The Federal Reserve is expected to release a monetary policy decision on Wednesday, following a two-day meeting. The Wall Street Journal reported on Monday that policymakers were considering a surprise interest rate hike of 0.75 percentage points.

Some investors are likely to do business after such a drop in the markets, Graham said. “Yesterday at one point all stocks in the S&P 500 were down. As long-term investors, we seek value as long as the economic damage is not too great.

Investors are struggling to adjust to powerful market forces: soaring inflation that is eroding consumers’ purchasing power and the prospect of a recession that could hurt corporate profits and tip the weaker towards failure. A bond market indicator, the difference in the yield curve between two-year and 10-year government debt, reversed briefly overnight, signaling that a recession could be imminent. In the European morning, it rose to 0.015 percentage points.
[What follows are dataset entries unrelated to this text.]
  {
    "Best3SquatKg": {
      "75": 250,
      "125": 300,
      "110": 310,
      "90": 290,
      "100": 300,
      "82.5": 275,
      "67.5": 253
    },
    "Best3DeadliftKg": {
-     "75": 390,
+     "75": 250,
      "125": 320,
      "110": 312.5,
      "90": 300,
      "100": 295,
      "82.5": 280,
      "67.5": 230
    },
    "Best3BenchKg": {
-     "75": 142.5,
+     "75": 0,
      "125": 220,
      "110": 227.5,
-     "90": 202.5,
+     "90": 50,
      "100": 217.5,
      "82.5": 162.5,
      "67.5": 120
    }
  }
The U.S. yield curve last inverted in April, when short-term Treasury yields rose more than long-term ones on expectations that the Fed could raise rates at a rapid pace following a strong jobs report.

Bond markets were generally more stable on Tuesday. The yield on the benchmark 10-year Treasury fell to 3.345% from 3.371% on Monday, reversing direction after four consecutive days of gains. Prices go up when yields go down.
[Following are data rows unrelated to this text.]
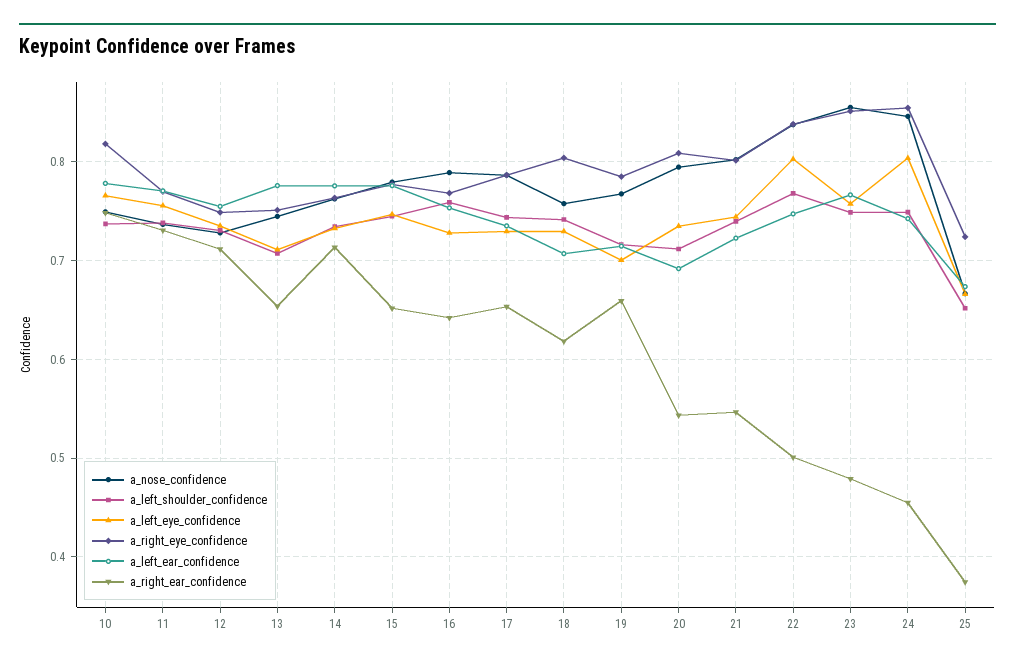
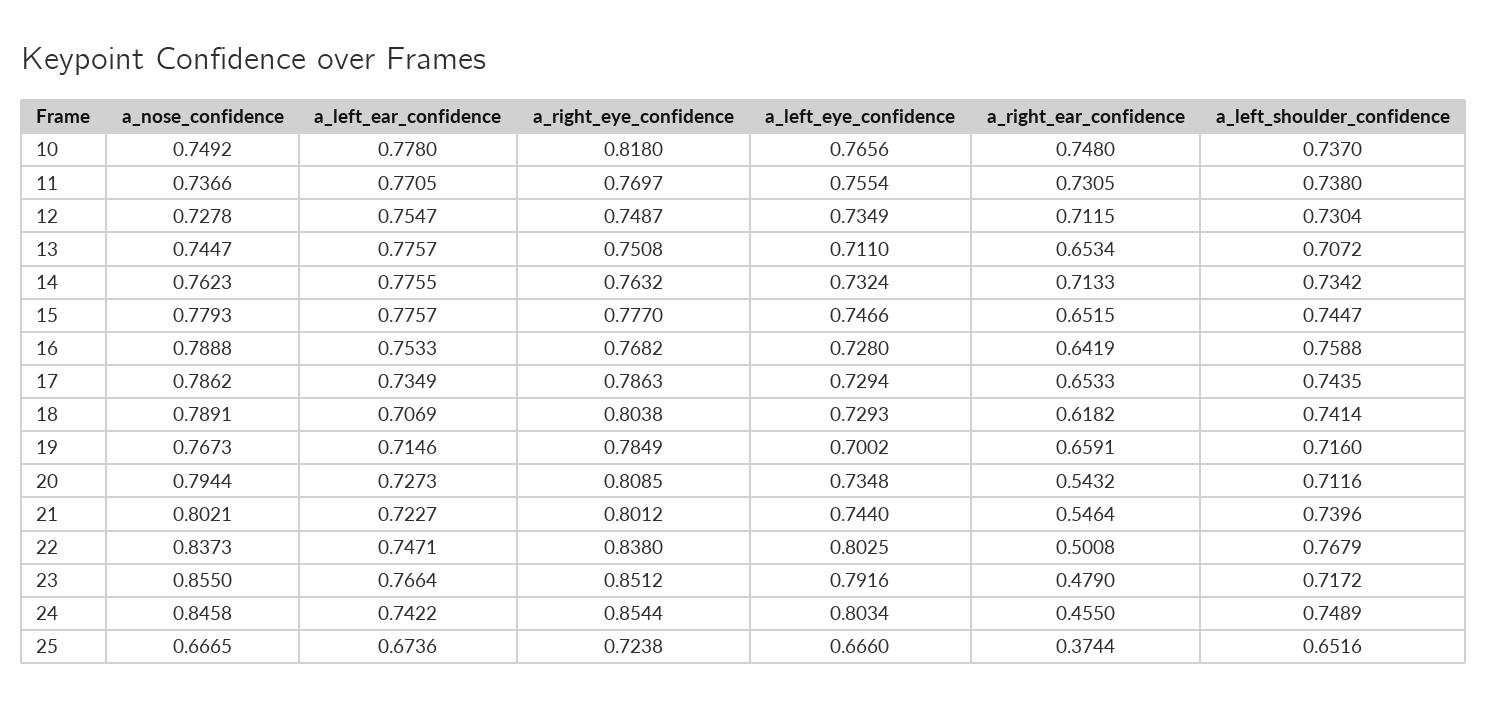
  {
    "a_nose_confidence": {
      "10": 0.7492,
      "11": 0.7366,
      "12": 0.7278,
      "13": 0.7447,
      "14": 0.7623,
      "15": 0.7793,
      "16": 0.7888,
      "17": 0.7862,
-     "18": 0.76,
+     "18": 0.7891,
      "19": 0.7673,
      "20": 0.7944,
      "21": 0.8021,
      "22": 0.8373,
      "23": 0.855,
      "24": 0.8458,
      "25": 0.6665
    },
    "a_left_shoulder_confidence": {
      "10": 0.737,
      "11": 0.738,
      "12": 0.7304,
      "13": 0.7072,
      "14": 0.7342,
      "15": 0.7447,
      "16": 0.7588,
      "17": 0.7435,
      "18": 0.7414,
      "19": 0.716,
      "20": 0.7116,
      "21": 0.7396,
      "22": 0.7679,
-     "23": 0.75,
+     "23": 0.7172,
      "24": 0.7489,
      "25": 0.6516
    },
    "a_left_eye_confidence": {
      "10": 0.7656,
      "11": 0.7554,
      "12": 0.7349,
      "13": 0.711,
      "14": 0.7324,
      "15": 0.7466,
      "16": 0.728,
      "17": 0.7294,
      "18": 0.7293,
      "19": 0.7002,
      "20": 0.7348,
      "21": 0.744,
      "22": 0.8025,
-     "23": 0.76,
+     "23": 0.7916,
      "24": 0.8034,
      "25": 0.666
    },
    "a_right_eye_confidence": {
      "10": 0.818,
      "11": 0.7697,
      "12": 0.7487,
      "13": 0.7508,
      "14": 0.7632,
      "15": 0.777,
      "16": 0.7682,
      "17": 0.7863,
      "18": 0.8038,
      "19": 0.7849,
      "20": 0.8085,
      "21": 0.8012,
      "22": 0.838,
      "23": 0.8512,
      "24": 0.8544,
      "25": 0.7238
    },
    "a_left_ear_confidence": {
      "10": 0.778,
      "11": 0.7705,
      "12": 0.7547,
      "13": 0.7757,
      "14": 0.7755,
      "15": 0.7757,
      "16": 0.7533,
      "17": 0.7349,
      "18": 0.7069,
      "19": 0.7146,
-     "20": 0.69,
+     "20": 0.7273,
      "21": 0.7227,
      "22": 0.7471,
      "23": 0.7664,
      "24": 0.7422,
      "25": 0.6736
    },
    "a_right_ear_confidence": {
      "10": 0.748,
      "11": 0.7305,
      "12": 0.7115,
      "13": 0.6534,
      "14": 0.7133,
      "15": 0.6515,
      "16": 0.6419,
      "17": 0.6533,
      "18": 0.6182,
      "19": 0.6591,
      "20": 0.5432,
      "21": 0.5464,
      "22": 0.5008,
      "23": 0.479,
      "24": 0.455,
      "25": 0.3744
    }
  }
Yields on some shorter-dated bonds rose further, with two-year bonds rising to 3.326% from 3.279% the day before, after its biggest two-day jump since the week after Lehman Brothers collapsed, according to Deutsche Bank analysis.

The Producer Price Index for May, a measure of inflation for domestic producers, is due at 8:30 a.m. ET. Economists predict an increase from the previous month.

While many markets have been under pressure this year, rising rates have had a particularly strong effect on stocks of losing companies that were once the darlings of the pandemic and other speculative bets. Higher interest rates on safe-haven assets such as government bonds tend to reduce the relative attractiveness of riskier investments – and the perceived value of future cash flows – while increasing borrowing costs for companies.

“I don’t think we’re going to see a V-shaped recovery,” Rick Pitcairn, chief investment officer of Pennsylvania-based multifamily office Pitcairn, said of the stock market. “The way we’re going to rebuild will be in a more low key way – it won’t be to high speculative stocks right away.”

As markets react to interest rate hikes and the threat of a recession, equities are approaching bear market territory. The WSJ’s Gunjan Banerji explains what it takes to push stocks back in a bull market and why it’s hard to predict when they will rally. Illustration: Jacob Reynolds

In pre-market trade, enterprise software company Oracle jumped 12% after reporting a quarterly sales increase that beat analysts’ expectations, led by its cloud computing division. Oil producer Continental Resources rose nearly 8% after billionaire Harold Hamm offered to buy the shares his family does not already own for around $4.3 billion.

Overseas, the pancontinental Stoxx Europe 600 index lost 1.2%. Shares of French IT company Atos fell 24% after its CEO resigned and the company announced plans to split its big data and security division.

Bonds issued by the Greek government, one of the weakest European economies, sold off. The 10-year yield stood at 4.673%, its highest level since November 2018.

In Asia-Pacific trading, Australian stocks dragged losses after the market reopened after a public holiday. The S&P/ASX 200 index in Sydney erased 3.6%, its the biggest one-day percentage drop in more than two years.

The Shanghai Composite Index rose 1%, while Hong Kong’s Hang Seng Index closed flat. Japan’s Nikkei 225 fell 1.3%.

The Japanese yen was little changed, approaching the dollar’s weakest level in 24 years, which it hit on Monday.

Bitcoin, the largest cryptocurrency, remained under pressure after selling off strongly in recent days. It was trading at around $22,100 on Tuesday, losing another 5%. He is 68% from his last record.

In commodities, Brent, the global oil benchmark, gained 0.5% to trade at $122.89.

Write to Anna Hirtenstein at anna.hirtenstein@wsj.com and Dave Sebastian at dave.sebastian@wsj.com

Equities in Asia remained under pressure on Tuesday.